Try it |
Please find how many lines of the data contain the string "audit", and respond with that number only.

Data supplied |
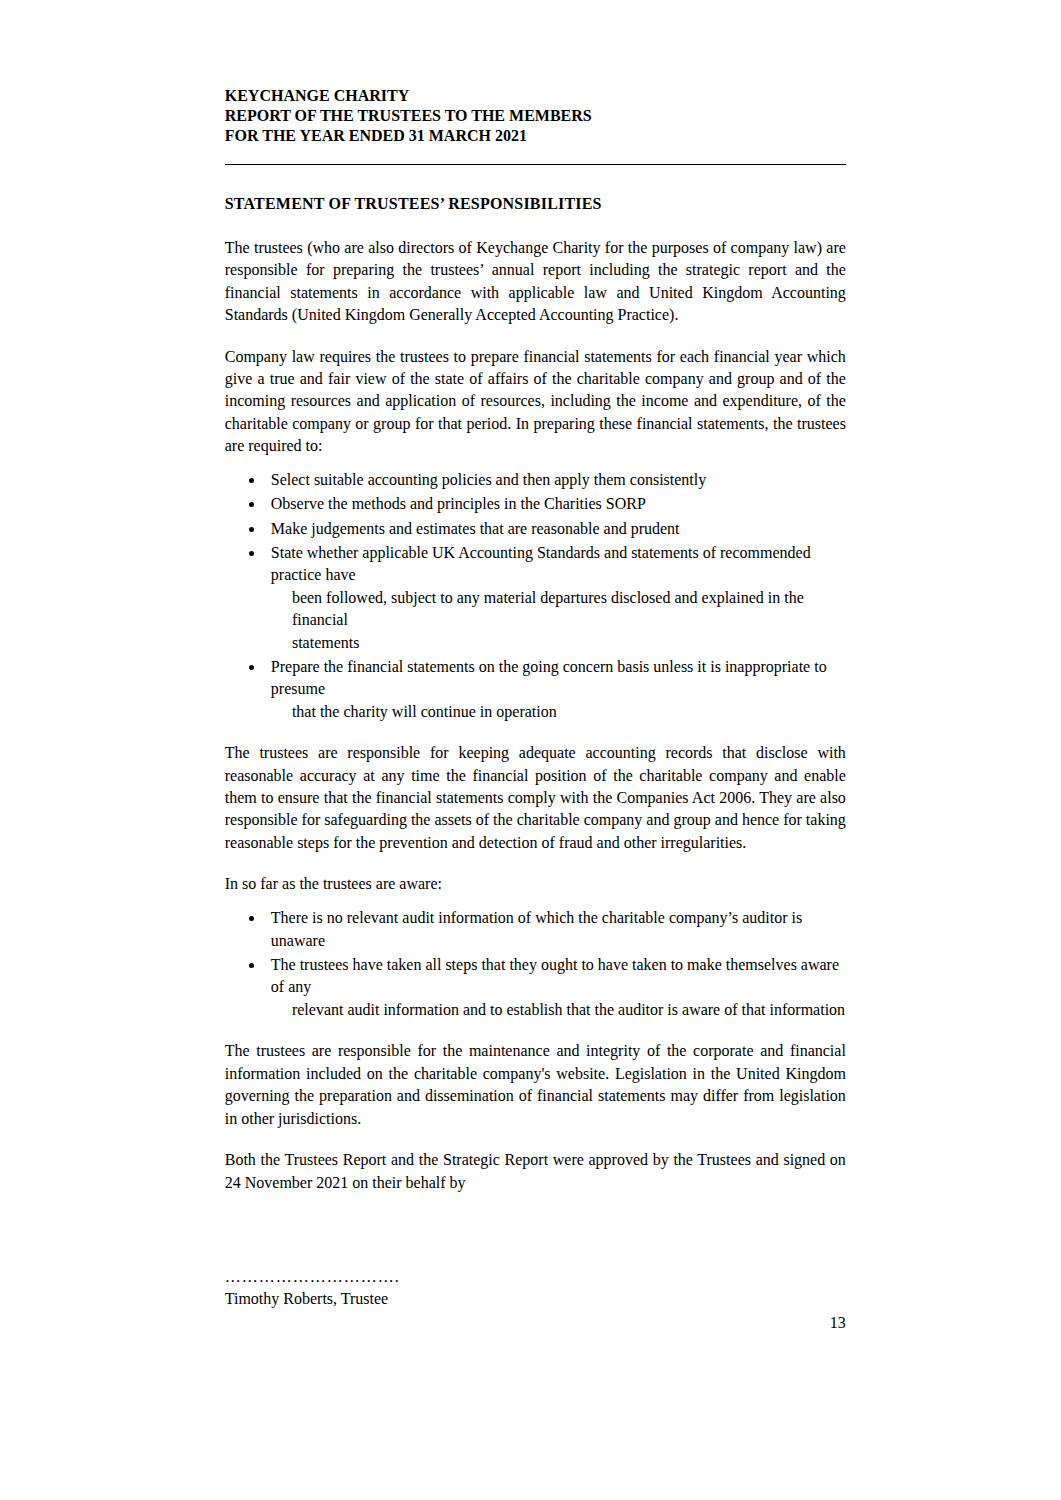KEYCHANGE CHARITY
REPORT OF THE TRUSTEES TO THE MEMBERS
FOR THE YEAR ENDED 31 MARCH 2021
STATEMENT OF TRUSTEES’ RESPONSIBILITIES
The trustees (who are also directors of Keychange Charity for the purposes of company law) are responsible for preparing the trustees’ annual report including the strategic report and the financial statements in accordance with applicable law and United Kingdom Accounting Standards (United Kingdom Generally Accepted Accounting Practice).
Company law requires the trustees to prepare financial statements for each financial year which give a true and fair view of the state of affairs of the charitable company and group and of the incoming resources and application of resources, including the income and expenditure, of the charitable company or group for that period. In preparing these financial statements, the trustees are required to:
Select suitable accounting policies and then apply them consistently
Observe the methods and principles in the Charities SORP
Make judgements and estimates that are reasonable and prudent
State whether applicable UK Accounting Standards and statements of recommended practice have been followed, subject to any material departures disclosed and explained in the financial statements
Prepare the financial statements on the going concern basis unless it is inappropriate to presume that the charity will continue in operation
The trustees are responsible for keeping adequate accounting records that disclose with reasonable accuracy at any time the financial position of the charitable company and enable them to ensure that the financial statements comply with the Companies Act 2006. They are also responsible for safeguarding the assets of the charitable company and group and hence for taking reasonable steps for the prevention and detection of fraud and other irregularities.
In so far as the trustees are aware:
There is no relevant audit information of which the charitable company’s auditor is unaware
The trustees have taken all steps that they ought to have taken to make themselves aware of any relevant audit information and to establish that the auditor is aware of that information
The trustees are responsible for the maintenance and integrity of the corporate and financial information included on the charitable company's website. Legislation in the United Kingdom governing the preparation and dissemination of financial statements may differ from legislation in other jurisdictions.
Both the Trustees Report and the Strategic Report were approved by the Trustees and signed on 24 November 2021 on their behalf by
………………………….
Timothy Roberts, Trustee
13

Task result |
2